Interesting that you mentioned Barbarian because the first half of the movie was uncomfortably weird in a good way. I don’t remember the character’s name, but even though the first guy in the house had all the Me Too vibes, he did nothing wrong and really showed how distrusting and paranoid Tess was. I can’t relate to the scenario of 2 people booking the same room, but when I watched it for the first time, I kept telling myself he needed to keep it in his pants. The way he’s telling Tess about the room felt rape-y, like he was trying to coax her in more and more. Of course it’s a horror movie so fundamentally the characters have to make terrible choices for the plot to proceed. It’s like he keeps pushing his luck. He gets her to agree to staying with him, but then he’s trying to get her to drink with him. Meanwhile, she’s paranoid about everything, taking pictures of his ID and locking her door. He knows she’s paranoid so he keeps providing proof. Ok with her making her own tea, offers wine but doesn’t open the bottle until she sees him do so, etc. Their situation was so awkward that I didn’t blame Tess in the moment, but I’ve been wondering about the movie a lot because I couldn’t figure out what the point was.
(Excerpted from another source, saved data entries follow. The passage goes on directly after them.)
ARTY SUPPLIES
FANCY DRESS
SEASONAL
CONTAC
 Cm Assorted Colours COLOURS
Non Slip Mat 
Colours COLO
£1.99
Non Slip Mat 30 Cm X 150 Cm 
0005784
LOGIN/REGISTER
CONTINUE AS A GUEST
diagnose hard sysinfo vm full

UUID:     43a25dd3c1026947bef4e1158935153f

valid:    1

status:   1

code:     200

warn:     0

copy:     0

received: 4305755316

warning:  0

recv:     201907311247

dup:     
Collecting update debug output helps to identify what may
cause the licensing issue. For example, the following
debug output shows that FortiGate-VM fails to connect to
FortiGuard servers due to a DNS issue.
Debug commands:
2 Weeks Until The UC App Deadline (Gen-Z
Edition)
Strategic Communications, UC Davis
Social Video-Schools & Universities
The ending wasn’t satisfying but I couldn’t forget the movie because I love the horror genre and it’s the first horror movie I’ve seen in a long time that didn’t rely so heavily on cliches.
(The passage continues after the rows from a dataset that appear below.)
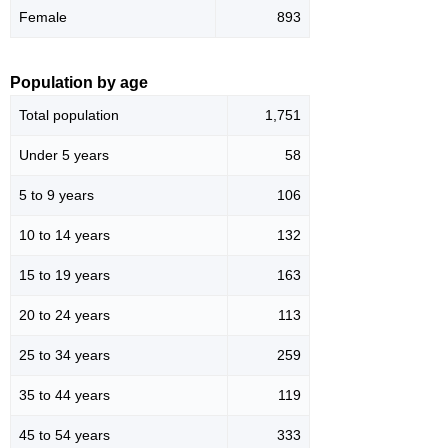
Female
893
Population by age
Total population
1,751
Under 5 years
58
5 to 9 years
106
10 to 14 years
132
15 to 19 years
163
20 to 24 years
113
25 to 34 years
259
35 to 44 years
119
45 to 54 years
333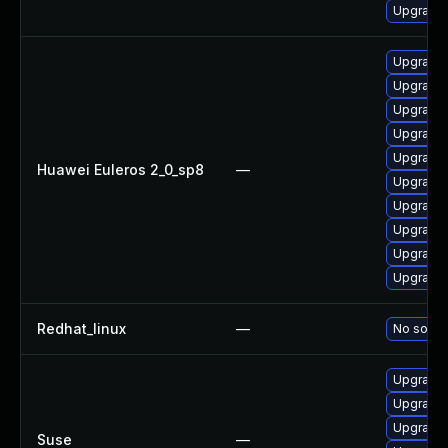
Upgrade 
Upgrade 
Upgrade 
Upgrade 
Upgrade 
Upgrade 
Huawei Euleros 2_0_sp8
—
Upgrade 
Upgrade 
Upgrade 
Upgrade 
Upgrade 
Redhat_linux
—
No soluti
Upgrade 
Upgrade 
Upgrade 
Suse
—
I worry about the second half and the ending of the movie because like you said, it sort of justifies everything while washing over the first half as if it never even happened. Justin Long’s character is kind of rape-y, he’s clearly a conflicted person with some degree of conscience, but in the moment makes terrible choices where he puts himself first. Ultimately he gets what he may have deserved, but the only reason you’re left with that feeling is because he tries to use Tess to save himself. Prior to that, even in the bar scene, he doesn’t really fit the bill of rapist. If he was truly so selfish, he could have run away once he shot Tess by accident.
All these conflicted characters leaves me wondering what they were trying to say. All I was left with was a feeling of chaos, which is exactly how I feel about modern male/female interaction. Obviously, men aren’t going to find themselves in a double booking situation where Tess’s paranoia is understandable, but what about actual romantic interactions? I do worry that we’re getting closer to the point where men are not permitted to show romantic interest in women. The spotlight shines on when it’s the ‘wrong’ time but never the right time with the implication being it is never the right time. Tess trusted a genuinely good person who did nothing wrong less than a likely rapist.
I don’t think it is any coincidence that fewer people are having relationships and forming families when the romantic dynamic is so troubled. I don’t think it’s normal or healthy for people to be so guarded while entering into a process that’s all about lowering your guard and showing some vulnerability.
It took 60 women , 50ish years, and charges/accusations dating from the 1960s to finally get Bill Cosby convicted . Only to have it vacated. Most victims don’t even get their day in court. Don’t speak to me of injustice.
Then how do you know they are victims?